A The average case takes about 4-6 months to be resolved. However, it is impossible to state with certainty how long your case will last. Variables such as your spouse’s behavior during the case, the court’s docket, the experience and reasonableness of the opposing counsel and your willingness to work with me to further your case all play a part in how long it will take to be over.
Q How much will my case cost?
A This is also impossible to say. A simple divorce (no children, no house, no retirement and no property) may be resolved for as little as $1,500 – $2,000. A complex divorce with numerous assets could run into six figures. The issues in your case and the variables described above all factor in to determining how much your case will cost.
Q I want a pit bull. Can you be mean?
A I can be as “mean” as the next guy. However, I have found over the years that what clients really want is for me to be effective in furthering their objectives and in resolving the case. I am effective.
Q I want you to kick my spouse out of the house. You can do that, right?
A On an ex parte (only one party being heard by the court) basis, you may obtain a kick-out order for your spouse or mate only in cases where family violence has occurred.
Q Can you take him/her to the cleaners?
A In Texas, there is a presumption followed by the court that a 50/50 property division is fair and equitable to both parties to a divorce. That said, in rare instances, a court will grant a party more than 50% of the community estate. When that happens, I consider it a home run.
Q I don’t want my spouse to be with our child every other weekend or for 30 days in the summer. Can you change that?
A Most parents who are sane, rational, non-violent people are going to be awarded at least a Standard Possession Order, if not more, by going to court. So, it is unlikely that your judge will grant your request to limit your spouse’s time with your child.
Q I want to move home to Minnesota with my child. Can I do that?
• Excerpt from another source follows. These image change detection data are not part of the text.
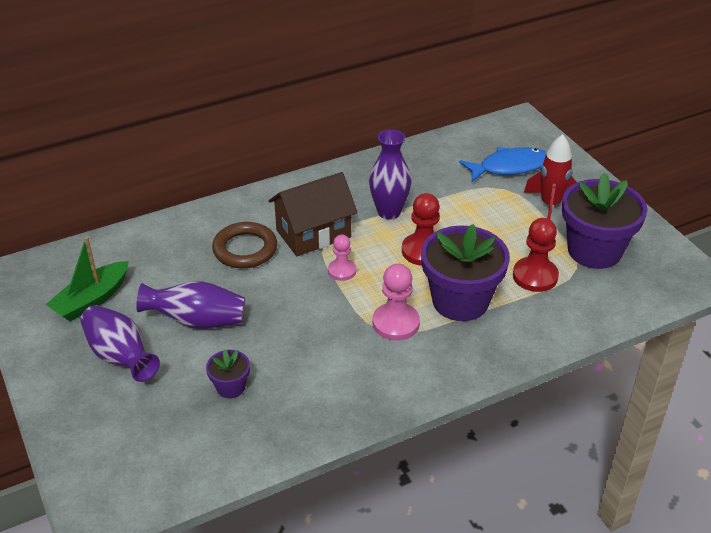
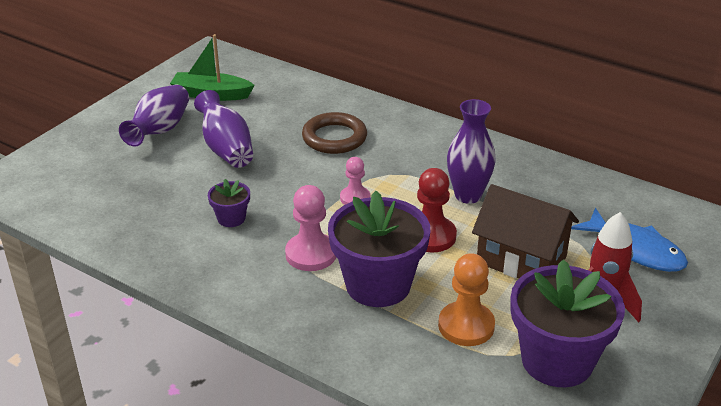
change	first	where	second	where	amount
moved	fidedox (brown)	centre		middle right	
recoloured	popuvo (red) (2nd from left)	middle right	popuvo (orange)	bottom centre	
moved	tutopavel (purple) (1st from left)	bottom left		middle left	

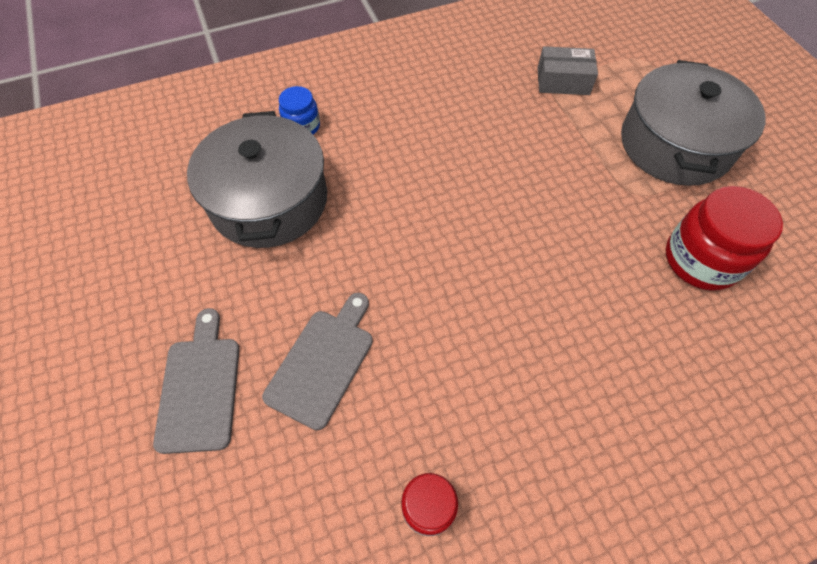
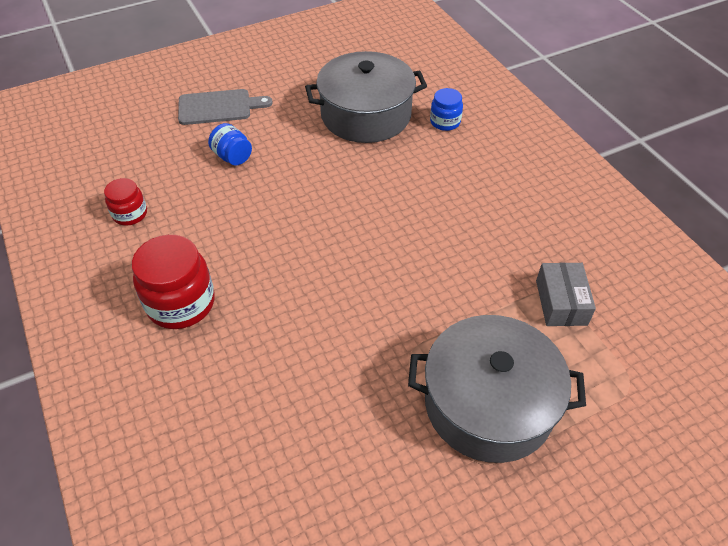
change	first	where	second	where	amount
moved	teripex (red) (2nd from left)	middle right		middle left	
replaced	sazazen (grey) (2nd from left)	centre	teripex (blue) (1st from left)	top left	

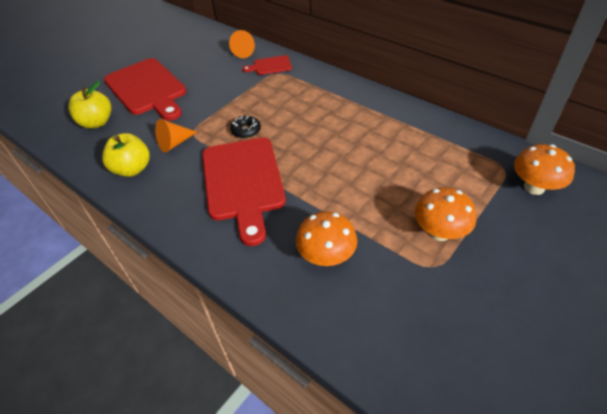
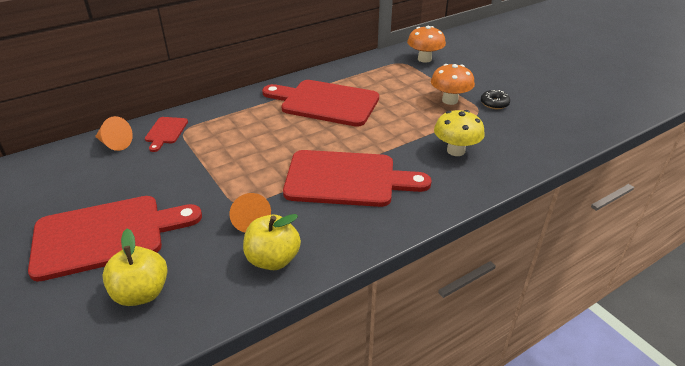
change	first	where	second	where	amount
moved	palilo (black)	top centre		top right	
recoloured	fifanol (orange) (1st from left)	centre	fifanol (yellow)	middle right	
added			sazazen (red) (3rd from left)	top centre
A Probably not. As long as the child’s other parent has been consistently involved in the child’s life or expresses a desire to be involved, the court will not grant your request to move out of state with your child.
Q Can you make him/her pay my attorney’s fees?
A In some instances, such as suing for unpaid child support, the court will grant your request for attorney’s fees from the other party. However, in general, the court has authority to award you attorney’s fees in only certain, specific circumstances.